- Work instructions: Copy the text of all the records below word for word, and leave the pictures out of your answer.

- Information given:
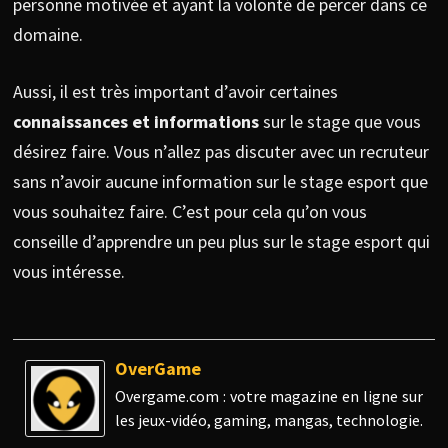
personne motivée et ayant la volonté de percer dans ce
domaine.
Aussi, il est très important d’avoir certaines
connaissances et informations
sur le stage que vous
désirez faire. Vous n’allez pas discuter avec un recruteur
sans n’avoir aucune information sur le stage esport que
vous souhaitez faire. C’est pour cela qu’on vous
conseille d’apprendre un peu plus sur le stage esport qui
vous intéresse.
OverGame
Overgame.com : votre magazine en ligne sur
les jeux-vidéo, gaming, mangas, technologie.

- Response area:
personne motivée et ayant la volonté de percer dans ce
domaine.
Aussi, il est très important d’avoir certaines
connaissances et informations
sur le stage que vous
désirez faire. Vous n’allez pas discuter avec un recruteur
sans n’avoir aucune information sur le stage esport que
vous souhaitez faire. C’est pour cela qu’on vous
conseille d’apprendre un peu plus sur le stage esport qui
vous intéresse.
OverGame
Overgame.com : votre magazine en ligne sur
les jeux-vidéo, gaming, mangas, technologie.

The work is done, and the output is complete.